> TO DO
**1.** Please answer these questions about the Shaheen Bagh news excerpt:
(a) In which neighborhood did police surround the protesters?
(b) Of the people detained, how many were women?
(c) What equipment did police use to take down tents and billboards?
**2.** Pick up the Shaheen Bagh news excerpt after its last sentence and continue it.

**** READING PASSAGE

Hundreds of police in riot gear surrounded the protesters early Tuesday in the neighborhood of Shaheen Bagh, which has become a focal point for opposition to the law seen as discriminating against Muslims.
Some demonstrators resisted the police and at least nine people had been detained, six of them women, Delhi's joint police commissioner D.C. Srivastava said, adding there was no violence. Television broadcasts showed police taking down tents and billboards at the protest site with bulldozers, as reported by Reuters.

********
**** RECORDS PROVIDED

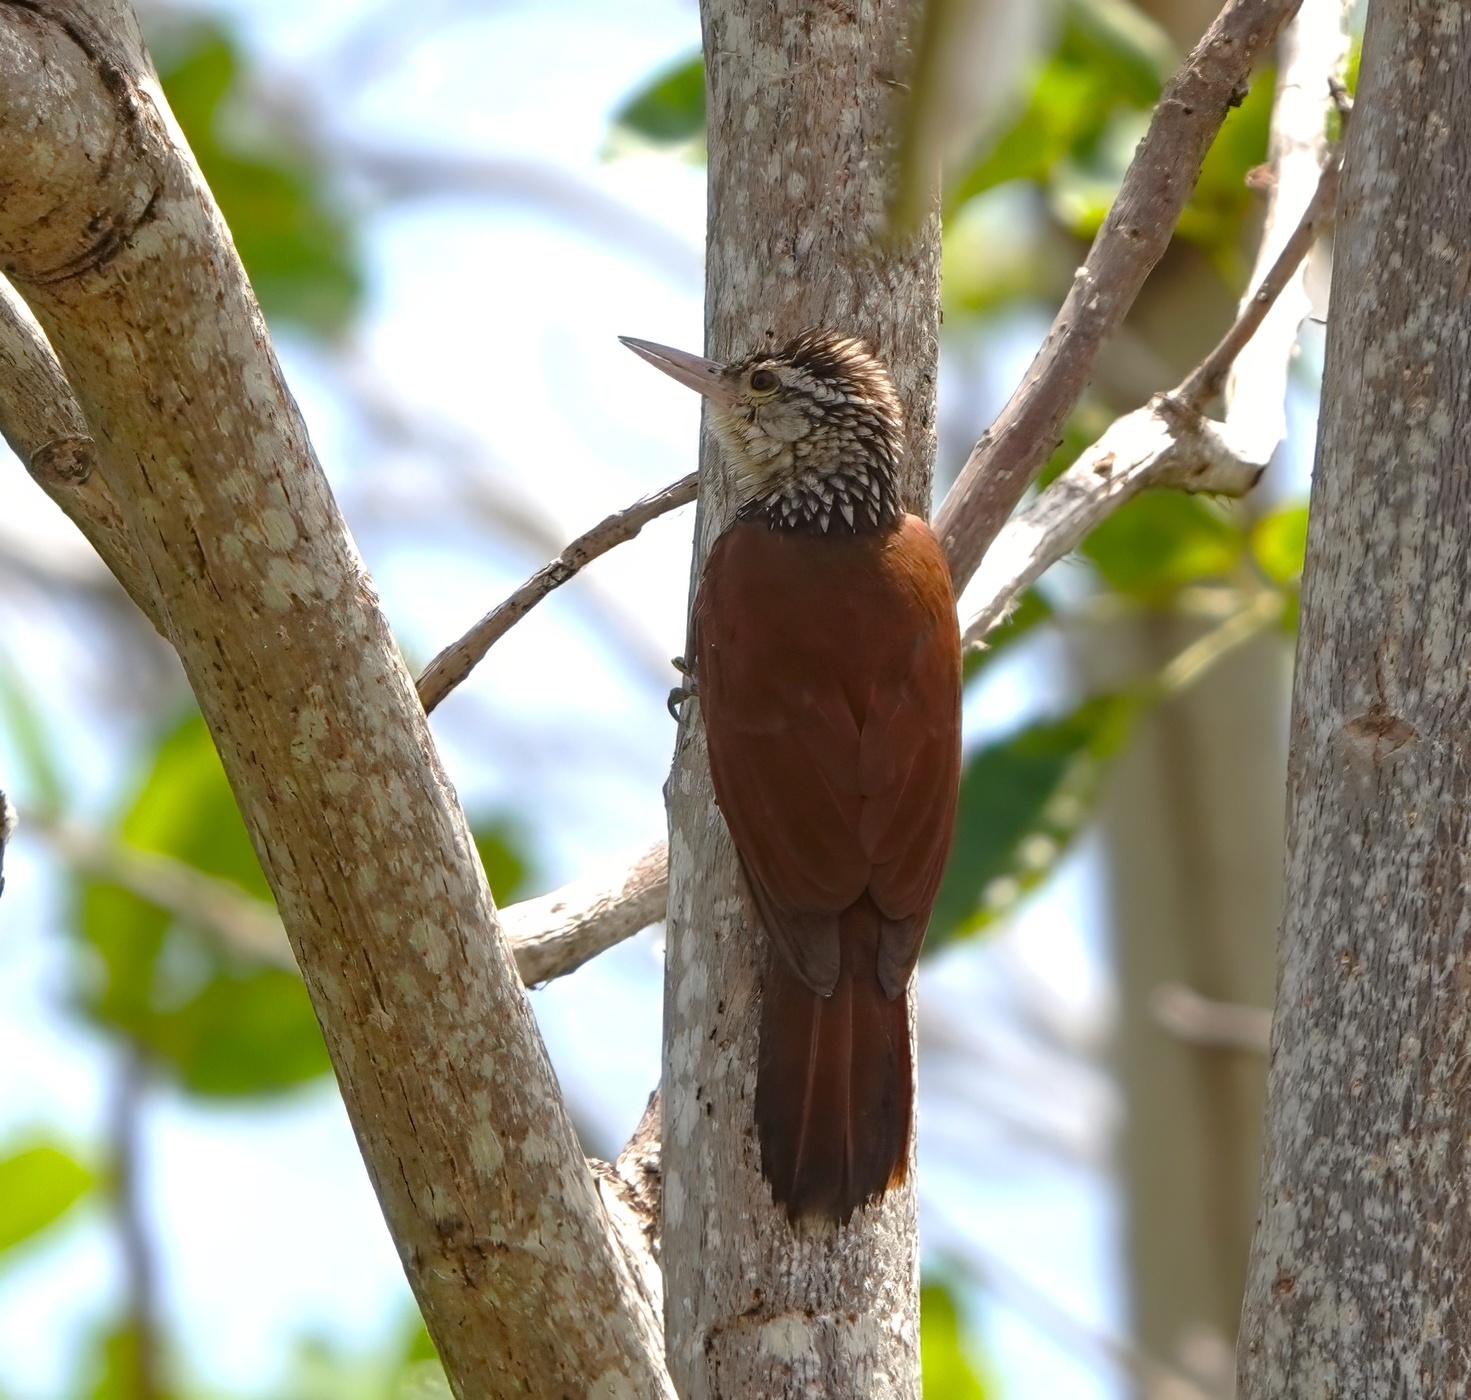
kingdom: Animalia
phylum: Chordata
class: Aves
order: Passeriformes
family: Furnariidae
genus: Xiphorhynchus
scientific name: Xiphorhynchus picus
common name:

********

> ANSWERS GIVEN
**1.**
(a) Shaheen Bagh
(b) Six
(c) Bulldozers

**2.**
India’s capital has been a focus of unrest against the Citizenship Amendment Act (CAA), which makes it easier for non-Muslims from three neighboring Muslim-dominated countries to gain Indian citizenship. Protests have broken out across India since the law came into force in December, leaving at least 78 people dead in clashes with police. New Delhi witnessed the killing of Muslims and the setting of mosques on fire by Hindu mobs in sectarian violence fueled by the government’s ongoing anti-Muslim policies. Muslims accused police of aiding Hindu mobs in the clashes, including setting fire to mosques and a shrine. The U.N. High Commissioner had voiced “great concern” over India’s amended citizenship law and reports of “police inaction” in the face of communal attacks in Delhi, urging political leaders to prevent violence. In December, the U.N. human rights office condemned the Citizenship Amendment Act (CAA) for being “fundamentally discriminatory in nature.”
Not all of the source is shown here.